Y la salvación es, básicamente, la misma ahora que como lo fue entonces. Lo distinto es que tenemos una comprensión más profunda de los puntos y los detalles de la misma, y lo que hace una mayor diferencia es que es un hecho consumado, que la obra de Cristo ya fue realizada en el plano de la historia.

Pero una vez que una persona rompe un pacto de obras, la única forma en que se hace posible restaurar la comunión con Dios es por la misericordia de Dios, no por su justicia. Por su gracia, no por nuestras obras. Y esto es crucial, ya que

vivimos en el tiempo en que la gente todavía anda pensando que pueden ser salvos delante de Dios por sus propias obras, que todavía pueden merecer su camino hacia el reino. No creemos en realidad que seamos deudores que no pueden pagar su deuda.

Olvidamos que los términos del pacto de obras eran bastante rígidos. Ellos exigían la perfección. Y si uno peca una vez, no hay nada que se pueda hacer para compensar eso, porque una vez que la mancha cae en tu nombre, ¿qué puedes hacer para llegar a ser perfecto otra vez? No puedes ser perfecto otra vez, porque la perfección no permitía la más mínima imperfección, pero, por supuesto, cuando nos presentamos ante Dios, venimos con más que una leve mancha.

Venimos con un tipo radical de contaminación delante de Él. Así que esta distinción entre el pacto de obras y el pacto de gracia ha sido realmente diseñada para arrojar luz sobre la naturaleza del evangelio. Ahora voy a decir algo que probablemente va a confundir a todo el mundo. Hemos hablado acerca de la doctrina de la justificación solo por fe, y es sólo por gracia que somos salvos.

Ahora voy a decir algo que a lo mejor les va a dar un infarto. En última instancia, la única forma en que alguien es justificado delante de Dios es por obras. Somos salvos por obras. Y somos salvos solo por obras.

No corten el video. Déjenme explicar esto, por favor. Cuando digo que la única forma en que somos salvos es por obras es: Porqué el pacto de gracia debe distinguirse del pacto de obras, pero nunca estar separado de este. El pacto de gracia es el pacto que Dios instituye para asegurar que el pacto original sea finalmente cumplido. Y cuando digo que estamos justificados por obras y por obras solamente, ¿qué quiero decir? Quiero decir que las bases de mi justificación y las bases de tu justificación son las obras perfectas de Jesucristo. Somos salvos por obras, pero no son las nuestras. Por eso decimos que somos salvos por fe, salvos por gracia, porque las obras que nos salvan no son las nuestras, sino que son obras de otra persona, que se sometió en todos los puntos del pacto de obras. El Nuevo Testamento describe a Jesús como el nuevo Adán.
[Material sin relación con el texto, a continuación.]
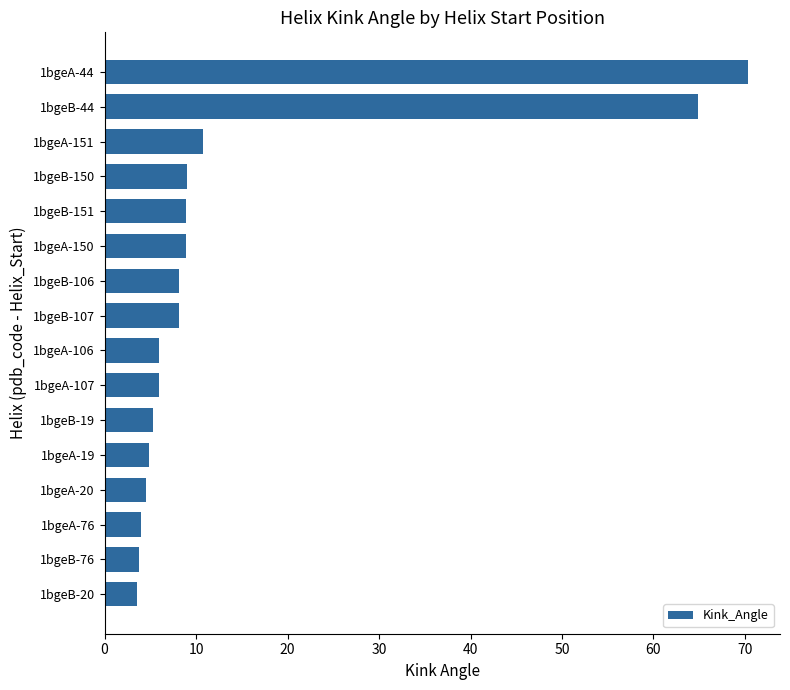

What is the sum of all values?

226.7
Él es la nueva humanidad que logra aquello que no pudo lograr Adam. Por la desobediencia de un solo hombre, el mundo se hundió en la ruina, y por la obediencia de otro hombre a la ley de Dios, en todas sus demandas y en perfecta conformidad, Cristo redime a su pueblo, al ganar las bendiciones ofrecidas que Dios había prometido originalmente a Sus criaturas en su nombre. Ahora soy salvo por gracia en la medida en que la obra que me salva no es la mía.
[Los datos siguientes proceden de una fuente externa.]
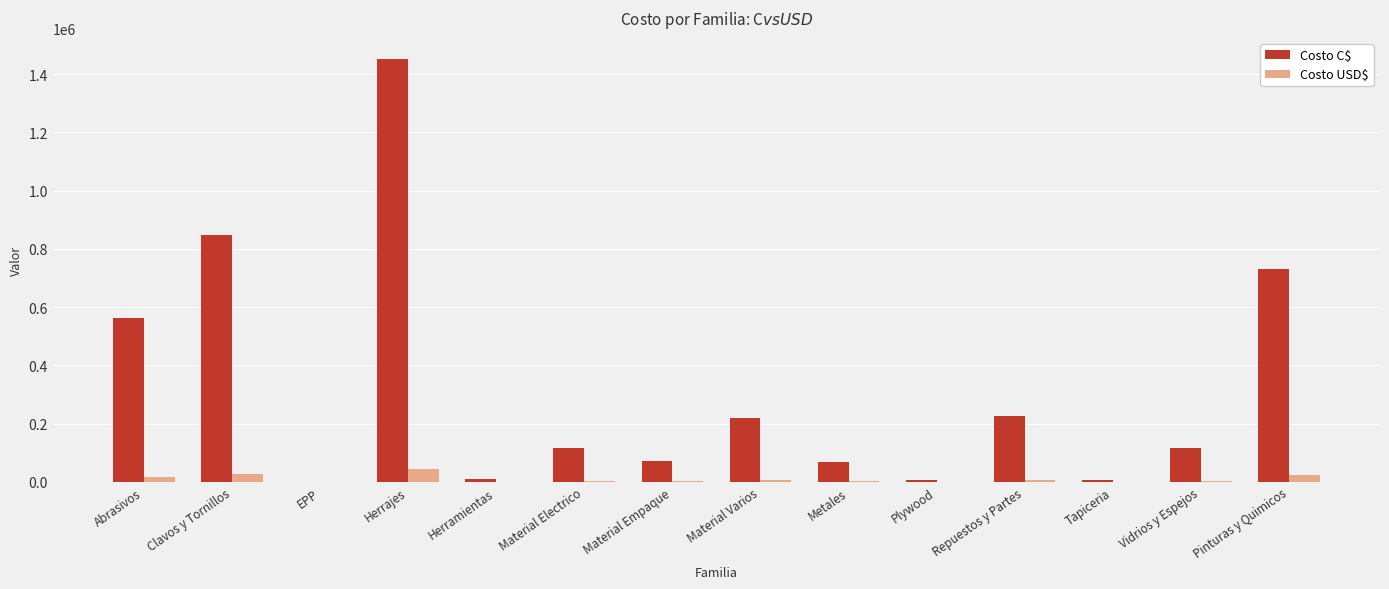

Which series has the largest range (max minus min)?

Costo C$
Soy salvo por obras en el sentido de que la base de mi salvación está en las obras del Redentor perfecto, Aquel que desde toda la eternidad estaba dispuesto a asumir la carga de las criaturas de Dios y estaba dispuesto a venir a este mundo a someterse a los términos del pacto original por obras y para cumplirlo por su perfecta obediencia y para que Dios diera a su pueblo todos los beneficios de ese pacto, de tal manera que Él nos da todo lo que Cristo ha ganado, todo lo que Él es, es nuestro cuando confiamos en Él.

Eso es lo que queremos decir con el pacto de gracia. No es que el pacto por obras sea del Antiguo Testamento y el pacto por la gracia sea del Nuevo Testamento. No, el pacto de la gracia está en vigencia desde el tercer capítulo de Génesis, y está en todo el Antiguo y en el Nuevo Testamento, porque está basado sobre la libre gracia de Dios para con los pecadores necesitados.